On 08/04/2010 11:36 AM, Avi Kivity wrote:
On 08/04/2010 07:30 PM, Avi Kivity wrote:
On 08/04/2010 04:52 PM, Anthony Liguori wrote:
This is not like DMA event if done in chunks and chunks can be pretty
big. The code that dials with copying may temporary unmap some pci
devices to have more space there.
That's a bit complicated because SeaBIOS is managing the PCI devices
whereas the kernel code is running as an option rom. I don't know
the BIOS PCI interfaces well so I don't know how doable this is.
Maybe we're just being too fancy here.
We could rewrite -kernel/-append/-initrd to just generate a floppy
image in RAM, and just boot from floppy.
How could this work? the RAM belongs to SeaBIOS immediately after
reset, it would just scribble over it. Or worse, not scribble on it
until some date in the future.
-kernel data has to find its way to memory after the bios gives
control to some optionrom. An alternative would be to embed
knowledge of -kernel in seabios, but I don't think it's a good one.

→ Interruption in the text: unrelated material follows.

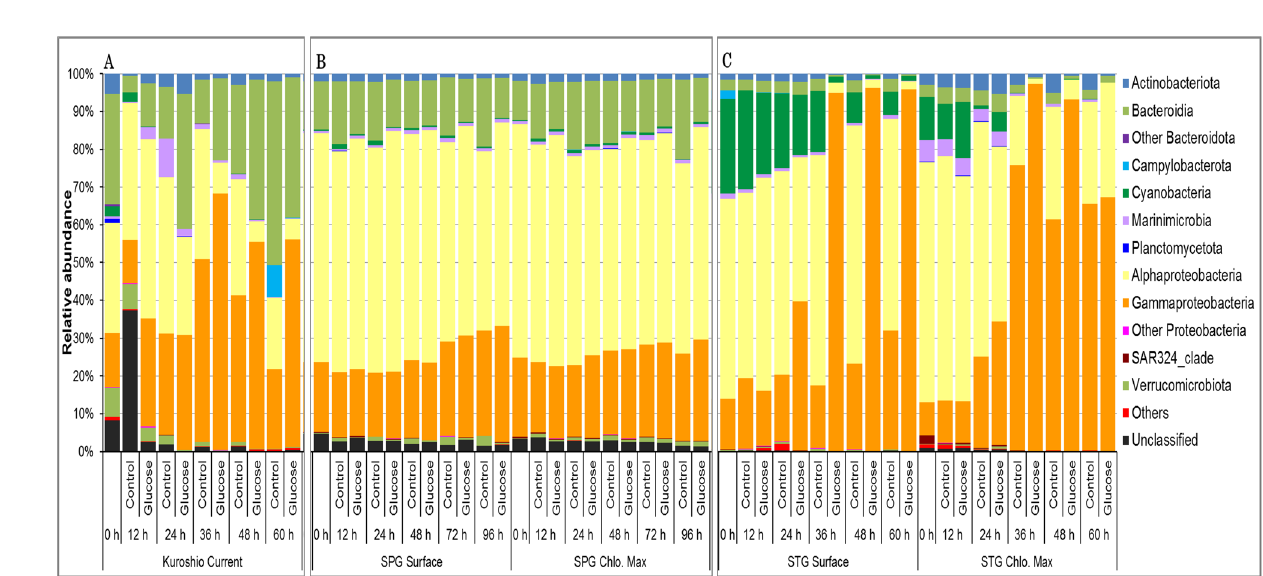
Figure 2. Changes of bacterial community structure during the shipboard microcosm experiments with the water collected from the ( A ) Kuroshio Current, ( B ) North Pacific Sub-polar Gyre (SPG), and ( C ) North Pacific Sub-tropical Gyre (STG) in the western North Pacific Ocean during the KH-14-2 cruise in May–June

Oh, you meant host RAM, not guest RAM. Disregard.
This is basically my suggestion to libguestfs: instead of generating
an initrd, generate a bootable cdrom, and boot from that. The result
is faster and has a smaller memory footprint. Everyone wins.
Yeah, but we could also do that entirely in QEMU. If that's what we
suggest doing, there's no reason not to do it instead of the option rom
trickery that we do today.
The option rom stuff has a number of short comings. Because we hijack
int19, extboot doesn't get to run. That means that if you use -kernel
to load a grub (the Ubuntu guys for their own absurd reasons) then grub
does not see extboot backed disks. The solution for them is the same,
generate a proper disk and boot from that disk.